◆ What the task requires:
Make a verbatim copy of all the records. Skip every image.
____
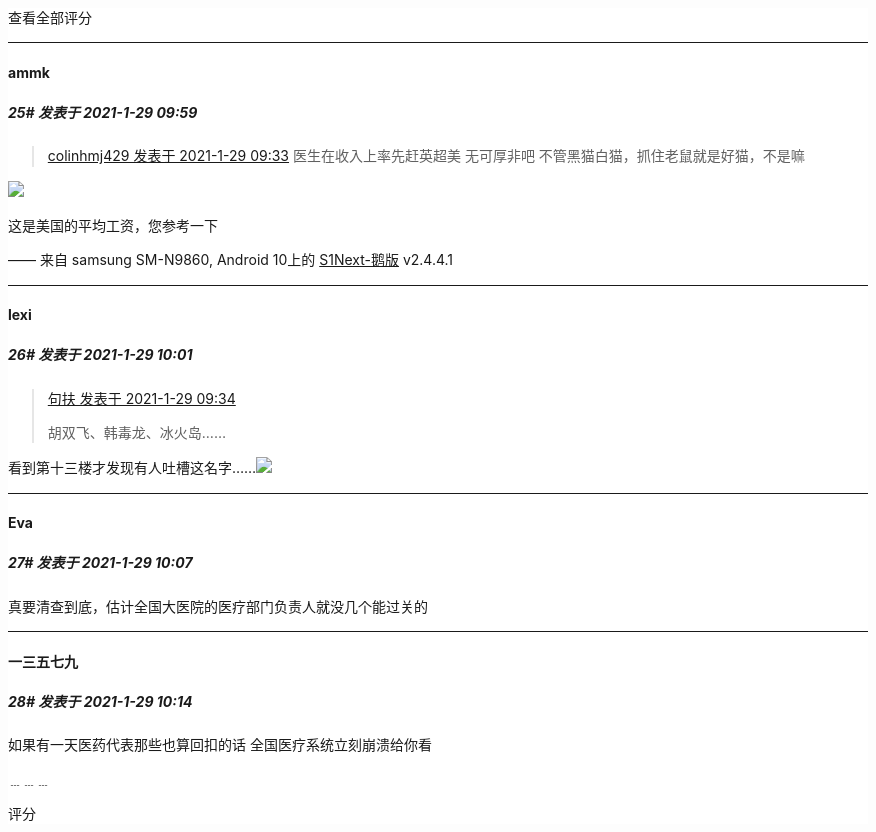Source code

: 
查看全部评分


-----

####  ammk  
##### 25#       发表于 2021-1-29 09:59


<blockquote><a href="httphttps://bbs.saraba1st.com/2b/forum.php?mod=redirect&amp;goto=findpost&amp;pid=50178281&amp;ptid=1985248" target="_blank">colinhmj429 发表于 2021-1-29 09:33</a>
医生在收入上率先赶英超美
无可厚非吧
不管黑猫白猫，抓住老鼠就是好猫，不是嘛</blockquote>
<img src="https://p.sda1.dev/1/ff5ce612dbd152eb8435fd5214820741/mmexport1611885478758.png" referrerpolicy="no-referrer">

这是美国的平均工资，您参考一下

—— 来自 samsung SM-N9860, Android 10上的 [S1Next-鹅版](https://github.com/ykrank/S1-Next/releases) v2.4.4.1


-----

####  lexi  
##### 26#       发表于 2021-1-29 10:01


<blockquote><a href="httphttps://bbs.saraba1st.com/2b/forum.php?mod=redirect&amp;goto=findpost&amp;pid=50178288&amp;ptid=1985248" target="_blank">句扶 发表于 2021-1-29 09:34</a>

胡双飞、韩毒龙、冰火岛……</blockquote>
看到第十三楼才发现有人吐槽这名字……<img src="https://static.saraba1st.com/image/smiley/face2017/004.gif" referrerpolicy="no-referrer">


-----

####  Eva  
##### 27#       发表于 2021-1-29 10:07


真要清查到底，估计全国大医院的医疗部门负责人就没几个能过关的


-----

####  一三五七九  
##### 28#       发表于 2021-1-29 10:14


如果有一天医药代表那些也算回扣的话 全国医疗系统立刻崩溃给你看


﹍﹍﹍

评分

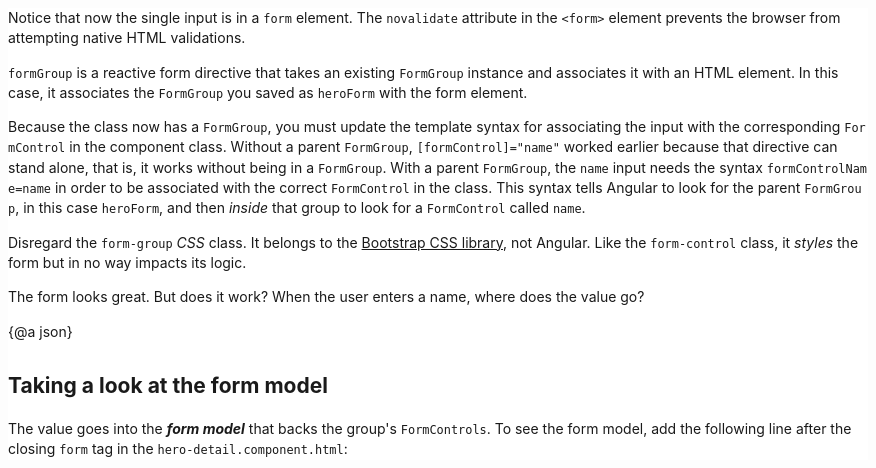 
<code-example path="reactive-forms/src/app/hero-detail/hero-detail-2.component.html" region="basic-form" title="src/app/hero-detail/hero-detail.component.html" linenums="false">

</code-example>



Notice that now the single input is in a `form` element. The `novalidate`
attribute in the `<form>` element prevents the browser
from attempting native HTML validations.

`formGroup` is a reactive form directive that takes an existing
`FormGroup` instance and associates it with an HTML element.
In this case, it associates the `FormGroup` you saved as
`heroForm` with the form element.

Because the class now has a `FormGroup`, you must update the template
syntax for associating the input with the corresponding
`FormControl` in the component class.
Without a parent `FormGroup`,
`[formControl]="name"` worked earlier because that directive
can stand alone, that is, it works without being in a `FormGroup`.
With a parent `FormGroup`, the `name` input needs the syntax
`formControlName=name` in order to be associated
with the correct `FormControl`
in the class. This syntax tells Angular to look for the parent
`FormGroup`, in this case `heroForm`, and then _inside_ that group
to look for a `FormControl` called `name`.


<div class="l-sub-section">



Disregard the `form-group` _CSS_ class. It belongs to the
<a href="http://getbootstrap.com/" title="Bootstrap CSS">Bootstrap CSS library</a>,
not Angular.
Like the `form-control` class, it _styles_ the form
but in no way impacts its logic.



</div>



The form looks great. But does it work?
When the user enters a name, where does the value go?


{@a json}


## Taking a look at the form model

The value goes into the **_form model_** that backs the group's `FormControls`.
To see the form model, add the following line after the
closing `form` tag in the `hero-detail.component.html`:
____
◆ Your response:
Source code

: 
查看全部评分


-----

####  ammk  
##### 25#       发表于 2021-1-29 09:59


<blockquote><a href="httphttps://bbs.saraba1st.com/2b/forum.php?mod=redirect&amp;goto=findpost&amp;pid=50178281&amp;ptid=1985248" target="_blank">colinhmj429 发表于 2021-1-29 09:33</a>
医生在收入上率先赶英超美
无可厚非吧
不管黑猫白猫，抓住老鼠就是好猫，不是嘛</blockquote>
<img src="https://p.sda1.dev/1/ff5ce612dbd152eb8435fd5214820741/mmexport1611885478758.png" referrerpolicy="no-referrer">

这是美国的平均工资，您参考一下

—— 来自 samsung SM-N9860, Android 10上的 [S1Next-鹅版](https://github.com/ykrank/S1-Next/releases) v2.4.4.1


-----

####  lexi  
##### 26#       发表于 2021-1-29 10:01


<blockquote><a href="httphttps://bbs.saraba1st.com/2b/forum.php?mod=redirect&amp;goto=findpost&amp;pid=50178288&amp;ptid=1985248" target="_blank">句扶 发表于 2021-1-29 09:34</a>

胡双飞、韩毒龙、冰火岛……</blockquote>
看到第十三楼才发现有人吐槽这名字……<img src="https://static.saraba1st.com/image/smiley/face2017/004.gif" referrerpolicy="no-referrer">


-----

####  Eva  
##### 27#       发表于 2021-1-29 10:07


真要清查到底，估计全国大医院的医疗部门负责人就没几个能过关的


-----

####  一三五七九  
##### 28#       发表于 2021-1-29 10:14


如果有一天医药代表那些也算回扣的话 全国医疗系统立刻崩溃给你看


﹍﹍﹍

评分

<code-example path="reactive-forms/src/app/hero-detail/hero-detail-2.component.html" region="basic-form" title="src/app/hero-detail/hero-detail.component.html" linenums="false">

</code-example>



Notice that now the single input is in a `form` element. The `novalidate`
attribute in the `<form>` element prevents the browser
from attempting native HTML validations.

`formGroup` is a reactive form directive that takes an existing
`FormGroup` instance and associates it with an HTML element.
In this case, it associates the `FormGroup` you saved as
`heroForm` with the form element.

Because the class now has a `FormGroup`, you must update the template
syntax for associating the input with the corresponding
`FormControl` in the component class.
Without a parent `FormGroup`,
`[formControl]="name"` worked earlier because that directive
can stand alone, that is, it works without being in a `FormGroup`.
With a parent `FormGroup`, the `name` input needs the syntax
`formControlName=name` in order to be associated
with the correct `FormControl`
in the class. This syntax tells Angular to look for the parent
`FormGroup`, in this case `heroForm`, and then _inside_ that group
to look for a `FormControl` called `name`.


<div class="l-sub-section">



Disregard the `form-group` _CSS_ class. It belongs to the
<a href="http://getbootstrap.com/" title="Bootstrap CSS">Bootstrap CSS library</a>,
not Angular.
Like the `form-control` class, it _styles_ the form
but in no way impacts its logic.



</div>



The form looks great. But does it work?
When the user enters a name, where does the value go?


{@a json}


## Taking a look at the form model

The value goes into the **_form model_** that backs the group's `FormControls`.
To see the form model, add the following line after the
closing `form` tag in the `hero-detail.component.html`:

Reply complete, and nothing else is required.